- _Text_:

^^^^^^^^^^^^^^^^

Still thinking, writing and editing, so no new Mequon history today.

[Editor], daguerreotype with added color highlights c.1855 (slightly cropped, and color adjusted), Smithsonian American Art Museum, Gift of Charles Isaacs, (link), Creative Commons CC0 license. Click to open larger image in new window.
The archivist’s title for this photograph, “Editor,” is based on several characteristic editor’s tools present in the image. Along with the expected quill pen, pen rest, and ink pot, our editor is equipped with reference books, long sheets of manuscript text or printer’s proofs, scissors to his left and, on his right, what looks like a glue pot and brush. (After all, in this pre-digital era, when an author or editor needed to “cut and paste” the draft, he would actually cut the paper text and glue it back together as desired.)
Looking closer
On a technical note, today’s photo is an accurate copy of how the original daguerreotype looks to the viewer. But this image, like all daguerreotypes, has two curious features, both deriving from the way the photograph is made, namely:
• The image is on a mirror-like silver surface, normally kept under glass, and will appear either positive or negative, depending on the angle at which it is viewed, how it is lit and whether a light or dark background is being reflected in the metal, and
• Daguerreotypes are normally laterally reversed—mirror images—because they are necessarily viewed from the side that originally faced the camera lens. Although a daguerreotypist could attach a mirror or reflective prism in front of the lens to obtain a right-reading result, in practice this was rarely done
via Wikipedia
This is why the titles on the two books appear mirror-image. I was wondering what our 1850s editor was reading, so I clipped the portion of the image, flipped it horizontally, and:

[Editor], daguerreotype with added color highlights c.1855 (detail, slightly cropped, and color adjusted, image flipped horizontally), Smithsonian American Art Museum, Gift of Charles Isaacs, (link), Creative Commons CC0 license. Click to open larger image in new window.

^^^^^^^^^^^^^^^^

(Stored items)
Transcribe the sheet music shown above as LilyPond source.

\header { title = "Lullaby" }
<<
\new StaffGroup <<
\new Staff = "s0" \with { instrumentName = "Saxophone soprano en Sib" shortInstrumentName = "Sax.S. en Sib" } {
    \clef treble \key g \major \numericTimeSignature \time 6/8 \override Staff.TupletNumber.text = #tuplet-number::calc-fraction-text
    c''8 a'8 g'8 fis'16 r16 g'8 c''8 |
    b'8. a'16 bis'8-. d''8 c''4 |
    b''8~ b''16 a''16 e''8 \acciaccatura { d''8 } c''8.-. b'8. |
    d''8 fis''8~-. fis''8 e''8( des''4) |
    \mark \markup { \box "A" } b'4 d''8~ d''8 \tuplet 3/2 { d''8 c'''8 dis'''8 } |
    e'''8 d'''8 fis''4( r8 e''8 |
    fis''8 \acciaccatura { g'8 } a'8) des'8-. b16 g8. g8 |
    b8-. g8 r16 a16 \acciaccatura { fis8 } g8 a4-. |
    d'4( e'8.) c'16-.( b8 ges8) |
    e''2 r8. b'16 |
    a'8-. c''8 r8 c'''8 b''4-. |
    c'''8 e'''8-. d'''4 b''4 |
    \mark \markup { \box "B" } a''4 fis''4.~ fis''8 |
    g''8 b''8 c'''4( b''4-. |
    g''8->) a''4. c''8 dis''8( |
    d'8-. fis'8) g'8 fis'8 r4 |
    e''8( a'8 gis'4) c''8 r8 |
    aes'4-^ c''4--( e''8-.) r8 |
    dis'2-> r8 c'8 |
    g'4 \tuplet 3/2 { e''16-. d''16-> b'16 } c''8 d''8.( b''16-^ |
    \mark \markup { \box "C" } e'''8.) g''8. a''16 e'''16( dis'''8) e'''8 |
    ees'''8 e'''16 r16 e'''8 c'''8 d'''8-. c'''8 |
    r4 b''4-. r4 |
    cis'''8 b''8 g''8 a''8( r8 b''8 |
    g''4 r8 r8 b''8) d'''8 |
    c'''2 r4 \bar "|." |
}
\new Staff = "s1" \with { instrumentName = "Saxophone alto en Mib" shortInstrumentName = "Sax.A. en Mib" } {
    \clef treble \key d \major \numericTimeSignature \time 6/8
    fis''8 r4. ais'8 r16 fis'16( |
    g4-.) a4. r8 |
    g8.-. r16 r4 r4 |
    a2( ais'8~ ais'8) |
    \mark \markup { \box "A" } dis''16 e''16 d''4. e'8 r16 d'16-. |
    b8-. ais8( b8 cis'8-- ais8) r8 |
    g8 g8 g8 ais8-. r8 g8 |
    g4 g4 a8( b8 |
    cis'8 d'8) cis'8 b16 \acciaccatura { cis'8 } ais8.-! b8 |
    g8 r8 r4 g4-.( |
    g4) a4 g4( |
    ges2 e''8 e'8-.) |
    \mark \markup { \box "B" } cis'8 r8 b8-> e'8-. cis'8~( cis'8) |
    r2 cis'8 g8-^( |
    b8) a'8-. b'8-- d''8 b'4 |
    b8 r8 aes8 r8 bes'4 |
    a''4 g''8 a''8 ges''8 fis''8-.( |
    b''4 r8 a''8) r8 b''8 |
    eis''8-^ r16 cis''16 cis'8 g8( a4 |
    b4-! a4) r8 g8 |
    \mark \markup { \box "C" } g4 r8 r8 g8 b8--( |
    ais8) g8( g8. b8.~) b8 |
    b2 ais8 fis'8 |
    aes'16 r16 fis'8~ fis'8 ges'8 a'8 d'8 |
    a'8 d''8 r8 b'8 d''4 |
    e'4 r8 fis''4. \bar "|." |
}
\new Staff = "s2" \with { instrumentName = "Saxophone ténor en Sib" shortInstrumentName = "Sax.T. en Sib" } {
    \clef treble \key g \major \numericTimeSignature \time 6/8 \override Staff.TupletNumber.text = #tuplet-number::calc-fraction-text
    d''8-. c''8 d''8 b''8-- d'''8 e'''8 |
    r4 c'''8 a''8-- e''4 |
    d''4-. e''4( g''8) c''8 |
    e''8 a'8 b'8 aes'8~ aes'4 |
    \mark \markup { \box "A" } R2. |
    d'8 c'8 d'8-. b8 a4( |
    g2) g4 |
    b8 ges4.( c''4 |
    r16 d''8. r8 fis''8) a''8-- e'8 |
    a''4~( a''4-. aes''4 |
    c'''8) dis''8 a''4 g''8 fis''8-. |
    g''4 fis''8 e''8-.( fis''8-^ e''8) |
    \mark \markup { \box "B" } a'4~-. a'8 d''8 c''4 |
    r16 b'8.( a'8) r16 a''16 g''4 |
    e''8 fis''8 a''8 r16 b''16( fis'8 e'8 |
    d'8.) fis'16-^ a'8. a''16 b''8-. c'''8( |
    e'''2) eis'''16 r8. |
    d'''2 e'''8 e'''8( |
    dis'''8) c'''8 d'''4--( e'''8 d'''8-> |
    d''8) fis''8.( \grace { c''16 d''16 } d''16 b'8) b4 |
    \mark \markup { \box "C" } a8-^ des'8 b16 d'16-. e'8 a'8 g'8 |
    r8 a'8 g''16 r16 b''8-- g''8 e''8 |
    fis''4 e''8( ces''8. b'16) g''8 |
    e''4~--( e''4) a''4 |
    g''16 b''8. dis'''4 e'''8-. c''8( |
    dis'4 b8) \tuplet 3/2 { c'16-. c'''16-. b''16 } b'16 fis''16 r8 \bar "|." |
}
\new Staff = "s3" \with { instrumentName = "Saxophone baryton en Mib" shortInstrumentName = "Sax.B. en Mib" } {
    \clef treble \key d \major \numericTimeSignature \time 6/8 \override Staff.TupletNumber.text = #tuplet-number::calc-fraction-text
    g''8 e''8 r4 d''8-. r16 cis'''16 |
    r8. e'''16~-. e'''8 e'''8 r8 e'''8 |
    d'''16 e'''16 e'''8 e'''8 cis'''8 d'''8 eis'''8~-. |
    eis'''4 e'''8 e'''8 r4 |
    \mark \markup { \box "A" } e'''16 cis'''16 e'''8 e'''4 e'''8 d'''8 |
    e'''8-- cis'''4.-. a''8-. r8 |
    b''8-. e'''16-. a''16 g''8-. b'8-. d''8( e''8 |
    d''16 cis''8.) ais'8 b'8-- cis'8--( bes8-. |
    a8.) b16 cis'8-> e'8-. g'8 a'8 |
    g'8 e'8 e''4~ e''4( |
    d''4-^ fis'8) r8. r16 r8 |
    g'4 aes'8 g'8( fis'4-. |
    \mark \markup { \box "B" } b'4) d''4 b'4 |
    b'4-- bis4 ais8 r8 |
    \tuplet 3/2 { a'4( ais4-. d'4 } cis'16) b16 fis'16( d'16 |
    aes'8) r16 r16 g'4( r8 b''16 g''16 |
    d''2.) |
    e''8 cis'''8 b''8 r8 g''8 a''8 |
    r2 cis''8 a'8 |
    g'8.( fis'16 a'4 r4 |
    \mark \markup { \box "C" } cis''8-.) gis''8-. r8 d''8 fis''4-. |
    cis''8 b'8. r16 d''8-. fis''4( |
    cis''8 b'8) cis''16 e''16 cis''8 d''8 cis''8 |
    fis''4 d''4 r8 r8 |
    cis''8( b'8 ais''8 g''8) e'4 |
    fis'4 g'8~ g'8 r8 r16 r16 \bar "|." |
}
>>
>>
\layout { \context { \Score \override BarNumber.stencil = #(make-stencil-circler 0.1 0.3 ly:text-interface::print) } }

^^^^^^^^^^^^^^^^

- _Activity 1_: Summarize the post about the editor daguerreotype in two sentences.
- _Activity 2_: Write the next paragraph of the post about the editor daguerreotype, following on from the caption of the flipped detail.
The stored items were taken from a different source than the post they accompany.

- _Exercise result 1_: A c.1855 daguerreotype titled "[Editor]" gets its name from the editor's tools it shows, among them a quill pen, ink pot, reference books, manuscript sheets, scissors, and what looks like a glue pot and brush for literal cutting and pasting. Because daguerreotypes are normally mirror images, the titles on the two books appear reversed, so the author clipped that part of the image and flipped it horizontally to find out what the editor was reading.

- _Exercise result 2_:
The book titles are a bit blurry, and not all parts of all the words show up in the image, but the bottom book looks like Webster’s Dictionary. The title on the spine of the book on top of Webster’s appears to read: Thirty Years / in the / U. S. Senate / By / Thomas H. Benton / Vol. 1.
I could not find this exact title at WorldCat.org, but it may be a working title—or a shorter, paraphrased title invented by the bookbinder—for Benton’s memoirs, published in 1854 as Thirty years’ view : or a history of the working of the American government for thirty years, from 1820 to 1850, Chiefly Taken From the Congress Debates, The Private Papers of General Jackson.[etc] With Historical Notes. [etc] By a Senator of thirty years [Thomas H. Benton], in two volumes, New York, 1854. If you’re interested, you can read or download a pdf of volume 1 for free, via GoogleBooks.
Time for me to get back to my scissors and glue pot.
More Clark House history coming soon. Be well.